• WHAT YOU NEED TO DO: Turn the material below into a numbered list, leaving out the blank lines and the pictures.

[Quiz items based on charts]

====================

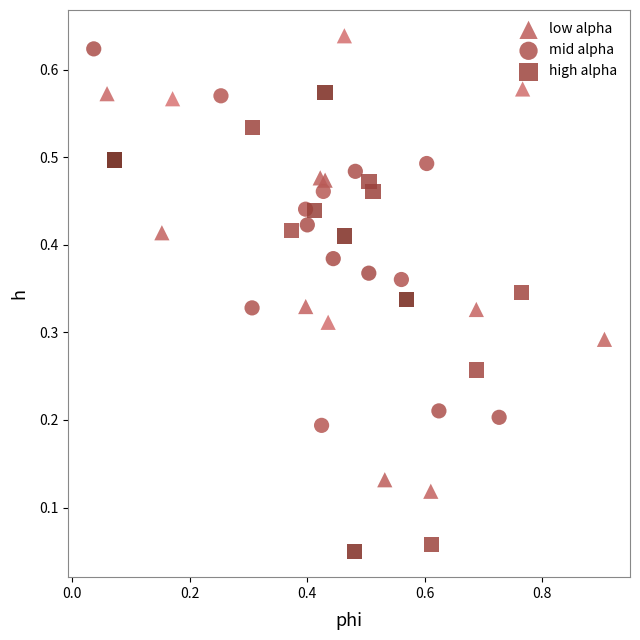

Which series reaches the minimum Y coordinate?

high alpha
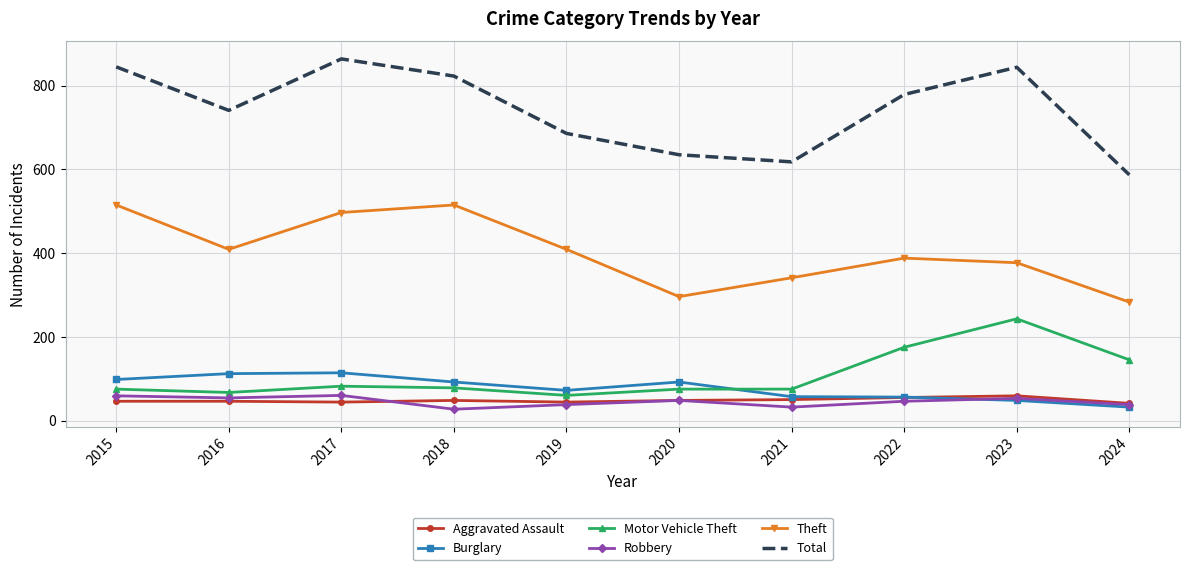

True or false: Motor Vehicle Theft has a value of 21 at 2018.

False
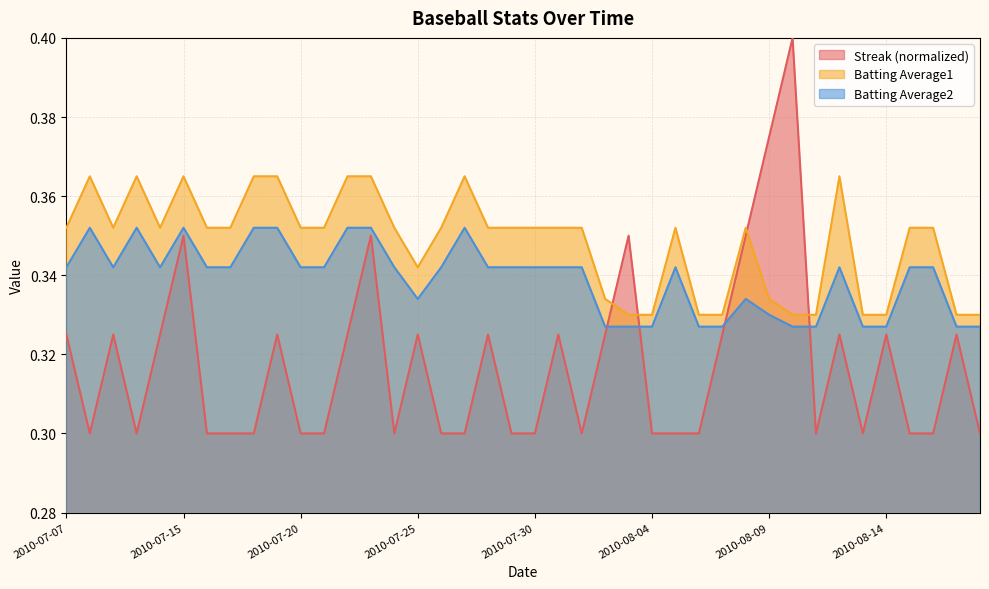

What is the average value of the Batting Average2 series?

0.3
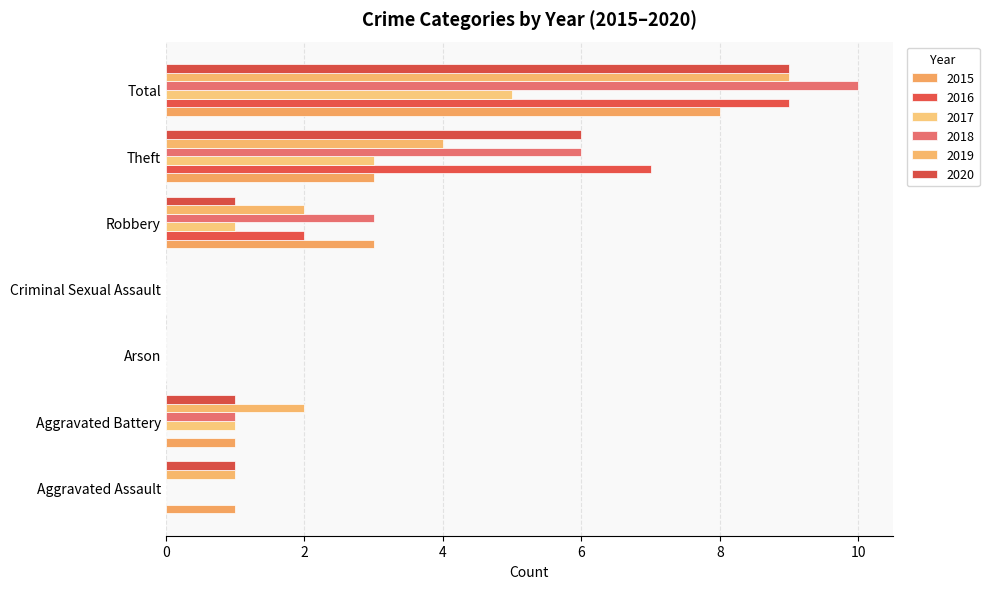

List the labels in order of 2015 value, smallest first.

Arson, Criminal Sexual Assault, Aggravated Assault, Aggravated Battery, Robbery, Theft, Total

====================

• THE COMPLETED TASK:
1. Which series reaches the minimum Y coordinate?
2. high alpha
3. True or false: Motor Vehicle Theft has a value of 21 at 2018.
4. False
5. What is the average value of the Batting Average2 series?
6. 0.3
7. List the labels in order of 2015 value, smallest first.
8. Arson, Criminal Sexual Assault, Aggravated Assault, Aggravated Battery, Robbery, Theft, Total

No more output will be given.